I’m running OpenNMT-tf V1 in a virtual environment with Python 2.7. Training proceeds OK but then after around 500 steps /opennmt/utils/decoding.py raises a Not ImplementedError (line 339) and tells me “Unified decoding does not support Tensorflow 1.4”
To get round this should I upgrade to the very latest (and last) TensorFlow 1.x which is TensorFlow 1.15, or which lower version of TensorFlow would support unified decoding?
TensorFlow 1.5 should be the oldest working version but I recommend installing a more recent one if possible.
Well, I created a new virtual environment for Python2.7 and installed TensorFlow 1.14 and OpenNMT-tf==1.2.52. Training started and before long I got an OOM with the messages below. The batch_size is 1024 and the batch_type tokens. Last week I trained a model with OpenNMT-tf V2 on the same machine with the same batch size and type without problems. Does anyone know whether these versions of ONMT-tf and TensorFlow actually require Python 3.5.
Extracts from messages:
2019-11-14 15:19:42.972168: I tensorflow/core/common_runtime/bfc_allocator.cc:816] Sum Total of in-use chunks: 9.78GiB
2019-11-14 15:19:42.972184: I tensorflow/core/common_runtime/bfc_allocator.cc:818] total_region_allocated_bytes_: 10978662656 memory_limit_: 10978662810 available bytes: 154 curr_region_allocation_bytes_: 21957325824
2019-11-14 15:19:42.972202: I tensorflow/core/common_runtime/bfc_allocator.cc:824] Stats:
Limit: 10978662810
InUse: 10501994240
MaxInUse: 10501994240
NumAllocs: 13043832
MaxAllocSize: 3319452160
(1) Resource exhausted: OOM when allocating tensor with shape[30,8,1664,1664] and type float on
/job:localhost/replica:0/task:0/device:GPU:0 by allocator GPU_0_bfc
[[node transformer/encoder_1/layer_0/multi_head/Softmax (defined at /local/lib/python2.7/site-packages/opennmt/layers/transformer.py:198) ]]
Hint: If you want to see a list of allocated tensors when OOM happens, add report_tensor_allocations_upon_oom to RunOptions for current allocation info.
0 successful operations.
0 derived errors ignored.
Errors may have originated from an input operation.
Input Source operations connected to node transformer/encoder_1/layer_0/multi_head/Softmax:
transformer/encoder_1/layer_0/multi_head/add (defined at /local/lib/python2.7/site-packages/opennmt/layers/transformer.py:195)
Input Source operations connected to node transformer/encoder_1/layer_0/multi_head/Softmax:
transformer/encoder_1/layer_0/multi_head/add (defined at /local/lib/python2.7/site-packages/opennmt/layers/transformer.py:195)
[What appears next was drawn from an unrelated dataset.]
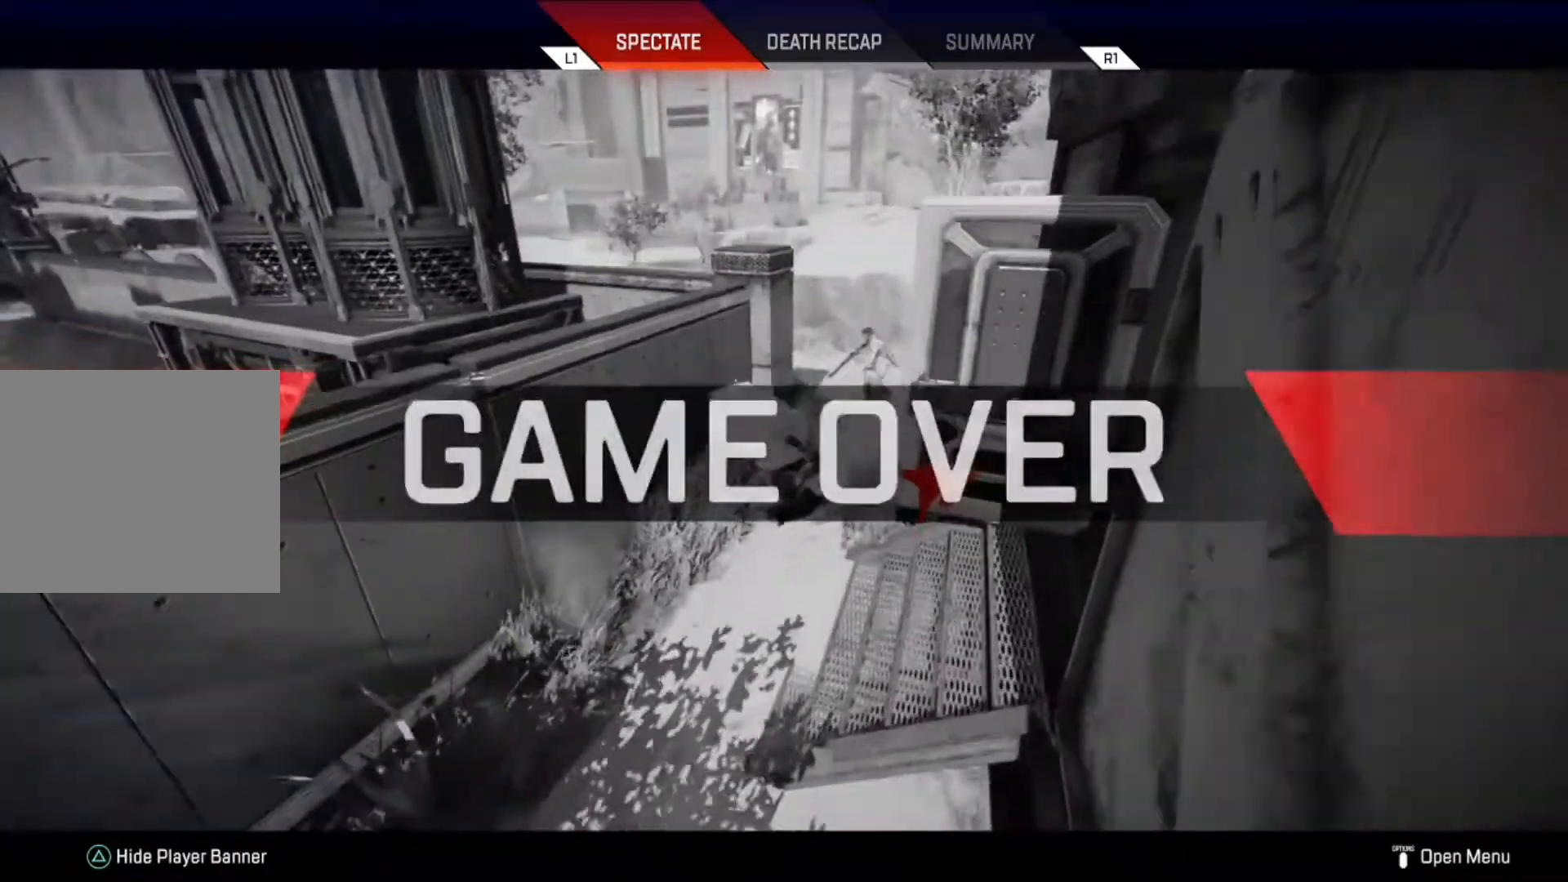
Gameplay with a controller (PlayStation layout); each line is a JSON object with the inputs held at the frame after it. "events" lists button and stick changes between this image and that frame as [ms after this image, input, new state], when the widget could be followed in between.
{"buttons": ["CIRCLE"], "left_stick": "center", "right_stick": "center", "events": [[167, "CIRCLE", "down"], [334, "CIRCLE", "up"], [459, "CIRCLE", "down"]]}
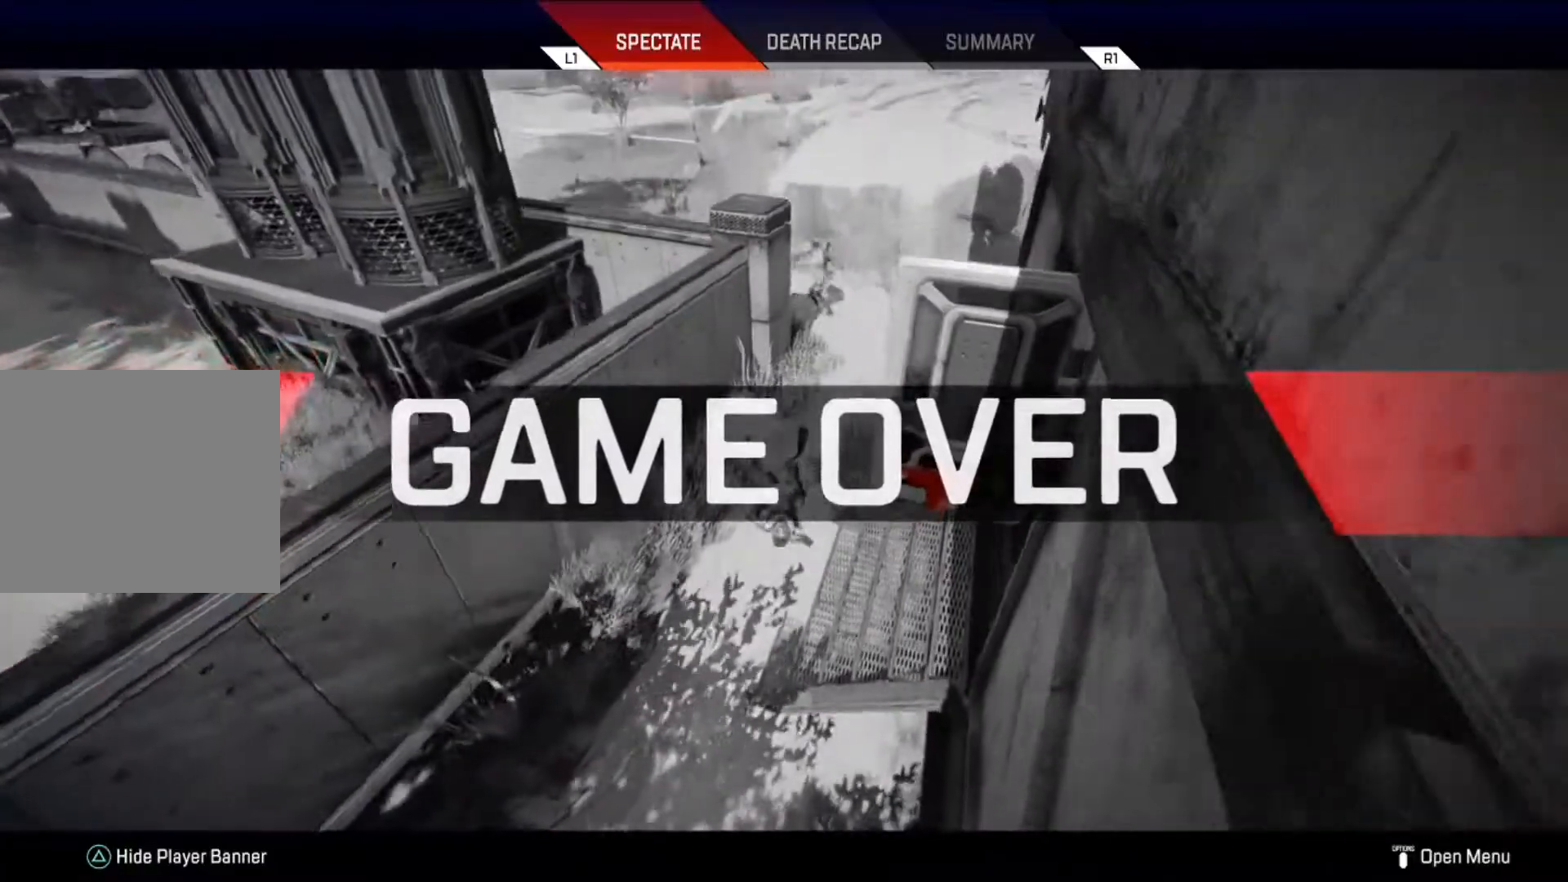
{"buttons": [], "left_stick": "center", "right_stick": "center", "events": [[41, "CIRCLE", "up"]]}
Original stack trace for u’transformer/encoder_1/layer_0/multi_head/Softmax’:
File “/bin/onmt-main”, line 8, in
sys.exit(main())
File “/local/lib/python2.7/site-packages/opennmt/bin/main.py”, line 172, in main
runner.train_and_evaluate(checkpoint_path=args.checkpoint_path)
File “/local/lib/python2.7/site-packages/opennmt/runner.py”, line 301, in train_and_evaluate
result = tf.estimator.train_and_evaluate(estimator, train_spec, eval_spec)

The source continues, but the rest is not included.